Someone might want to lean over in Nikon’s office and remind them it’s 2020. The Nikon D6 has launched after a rather sedate development announcement and teaser campaign. And against the Sony a9 II and Canon 1DX III, one has to wonder who is steering the ship at Nikon HQ. 

Hey, better WiFi and connectivity is cool and all, but if that’s your big marketing strategy, you’ve done more than gone off the road. No, you decided to launch it into a ditch and torch the car. Seriously, better workflow connectivity should be an ‘oh yeah, we got this’ marketing spec. Not hot damn, we have 2.4Ghz and 5Ghz WiFi. Ok, so the $500 adapter professionals bought for the D5 is now a paperweight? 

Yep. We all understand why this press release dropped at midnight. 

I forgot about the supposedly revolutionary autofocus system. Those 105 focus points are less than the D5’s 153-point AF system. But Nikon promises it’s “the most powerful AF system in Nikon’s history.” We shall see. Then there’s the same 20.8-megapixel sensor from the D5. Not saying it needs a massive megapixel leap, but a change would be welcome and differentiate the camera from the crowd. 

Other specs saw a marginal boost with fps hitting 14, up from 12 using the mechanical shutter. Nikon’s ‘silent mode’ can achieve 10.5fps with the electronic shutter. That’s solid until you see the specs of the Sony a9 II and Canon 1DX III. Also known as the competition. It’s here the specs fall flat with both hitting 20fps.

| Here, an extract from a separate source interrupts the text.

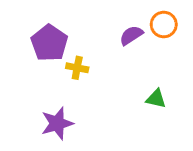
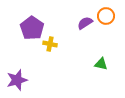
purple star: (57, 123) -> (17, 80), moved

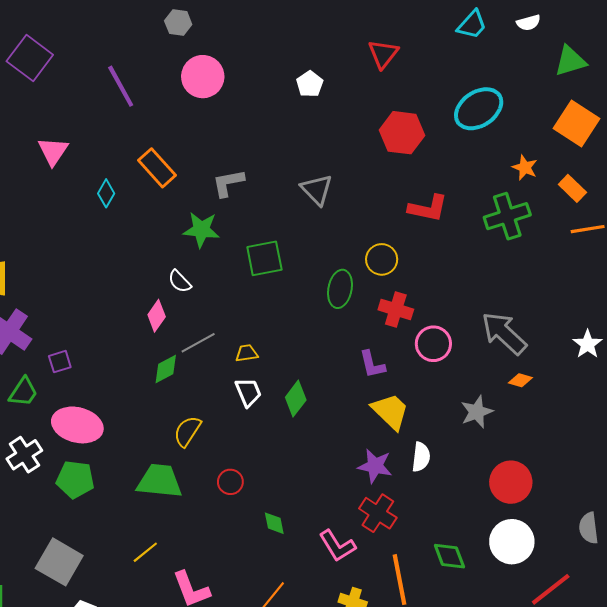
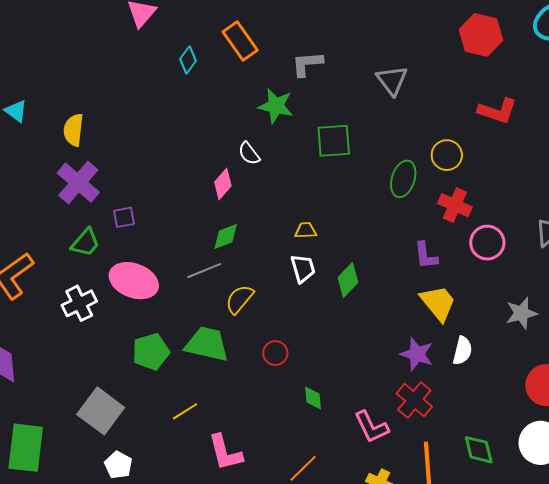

If Nikon priced the D6 lower than the 1DX III, we could argue about video features. Do professional photographers need 5.5K RAW? No. However, the cameras sharing the same price you enter the territory of ‘why not?’ Canon has it. 

Nikon? 4K at 30fps. Yeah, that’s not a good look. Though the press release was sure to tout the ability 2MP and 8MP stills when recording in 1080p and 4K, respectively. If we can all agree professional photographers don’t need 5.5K RAW video, we can damn sure agree they won’t be pulling 2MP stills and sending them to the various wire services. 

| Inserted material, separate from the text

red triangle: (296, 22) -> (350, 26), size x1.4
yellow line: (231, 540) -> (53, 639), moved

It’s not that the D6 is a bad camera. On the contrary, it’s definitely a flagship. The issue is when compared to competitors, it comes off as Nikon being about 2-3 years behind the times. In a market facing severe headwinds, that’s not what you want to present to your legion of fans and professional users. Yeah, having USB-C is cool, but that’s not going to push me over the edge to buy the Nikon D6. 

It should have competed with the 1DX III in terms of video, even if the video functions are way overdone for a sports camera. Without some excitement, Nikon is quickly running the risk of being an also-ran over a market leader.